Segundo o jornalista Ruslan Suleymanov, a negociação foi uma conquista importante para a Turquia e, particularmente, para o presidente Recep Tayip Erdogan, pois “mais uma vez ele se mostrou insubstituível para o Ocidente e para Moscou”.
“Erdogan se utiliza desse papel singular. Ele usa isso para que os países ocidentais, por exemplo, fechem os olhos para o que ele faz dentro do país, perseguindo os seus oponentes políticos. Os europeus agora praticamente não falam mais nada sobre os prisioneiros políticos na Turquia, e são muitos. Muitos jornalistas, políticos, estão na prisão”, afirmou.

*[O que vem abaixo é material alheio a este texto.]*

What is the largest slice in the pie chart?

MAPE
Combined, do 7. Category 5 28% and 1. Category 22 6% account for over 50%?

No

No plano geopolítico, a intermediação da Turquia também revela uma estratégia de desempenhar um papel ambíguo entre o Ocidente e o Sul Global. Sendo um país-membro da Otan, a Turquia abertamente manifestou o interesse de integrar o grupo Brics. Em reunião bilateral à margem da Cúpula do G7 em 14 de junho, Erdogan pediu o apoio do presidente Luiz Inácio Lula da Silva para que a Turquia passe a integrar o Brics, originalmente formado por Brasil, Rússia, Índia, China e África do Sul, que teve em 2023 as adesões de Egito, Etiópia, Arábia Saudita, Emirados Árabes Unidos e Irã.
No entanto, para o analista Ruslan Suleymanov, estes movimentos de Erdogan representam uma estratégia do líder turco de justamente conquistar esse lugar de conseguir mediar crises com partes conflitantes em prol de um aumento de barganha para os interesses da Turquia.

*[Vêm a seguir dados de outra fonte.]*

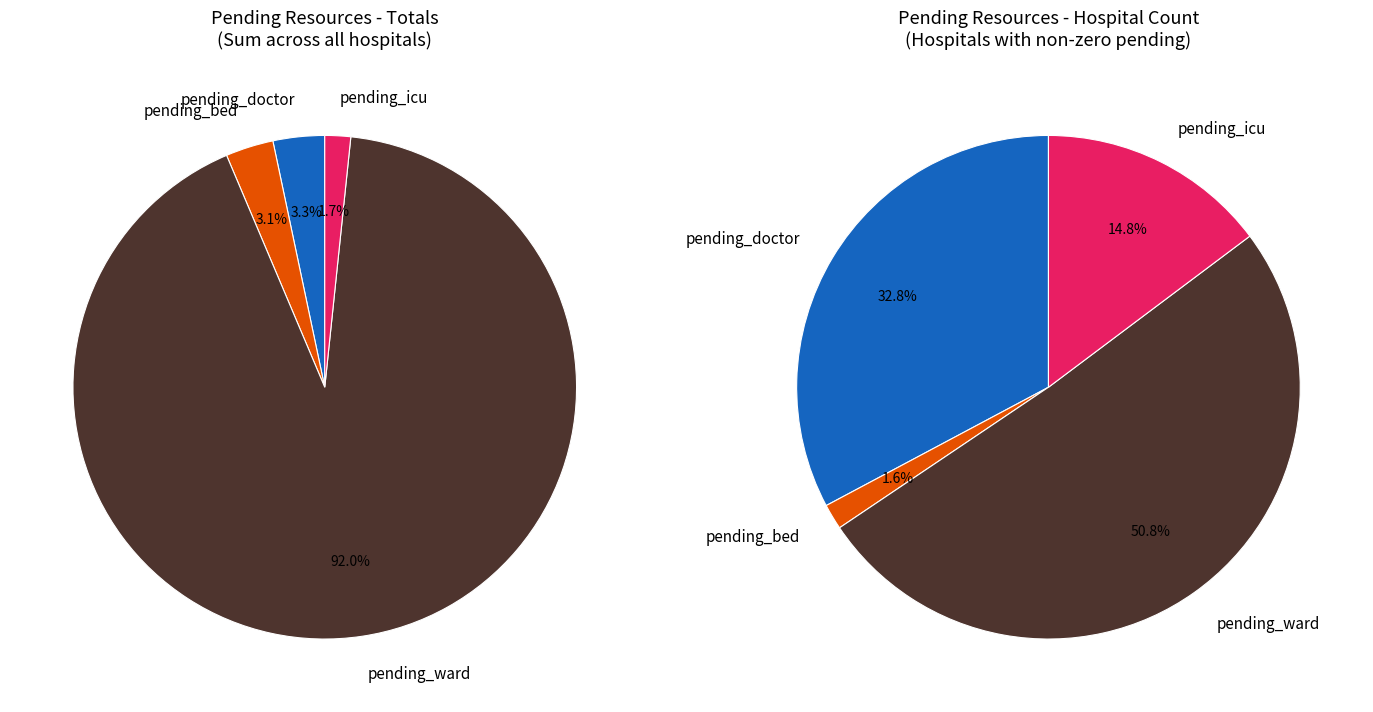

What is the spread (max minus min) of values at pending_bed?

1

“Agora a voz dos europeus se tornou muito quieta neste plano após o início da guerra da Ucrânia. Erdogan se utiliza disso e esse papel singular lhe permite ter relações próximas com Putin. Nós vemos que, independente de todas as dificuldades, eles mantêm contatos, mantêm encontros, a Turquia continua comercializando ativamente com a Rússia”, disse.
Paralelamente às boas relações com Moscou, Erdogan “realizou o que na Turquia chamam de giro de 180 graus em direção a uma aproximação com o Ocidente”, como aponta Suleymanov, que era importante para melhorar a situação da economia turca. “A economia turca é muito dependente dos investidores estrangeiros, e os principais investidores na Turquia são sempre do Ocidente, não é a Rússia, apesar de ter bastante dinheiro russo na Turquia também”, argumenta.
O jornalista lembra que Erdogan continua fornecendo armas à Ucrânia, o que irrita o Kremlin. Desta forma, ao mesmo tempo que Erdogan faz acenos ao Brics, no ano passado ele disse que a Ucrânia merece ser membro da Otan. “Vemos que a Turquia tenta dar alguns passos (para entrar no Brics), mas eu estou inclinado a determinar que é só mais uma tentativa de Erdogan 'ter lugar nos dois assentos' e que ele não tenha uma expectativa séria para a entrada no Brics”, completa.
“Não vamos esquecer que Erdogan, apesar de todas as suas simpatias a Putin, diante da necessidade, ele demonstra lealdade à Otan. E a Otan para ele é uma prioridade mais importante. Se for preciso aprovar a adesão da Finlândia e da Suécia, ele vai ter objeções, fazer exigências, mas no final das contas ele vai aprovar o ingresso de Finlândia e Suécia na aliança’, completa.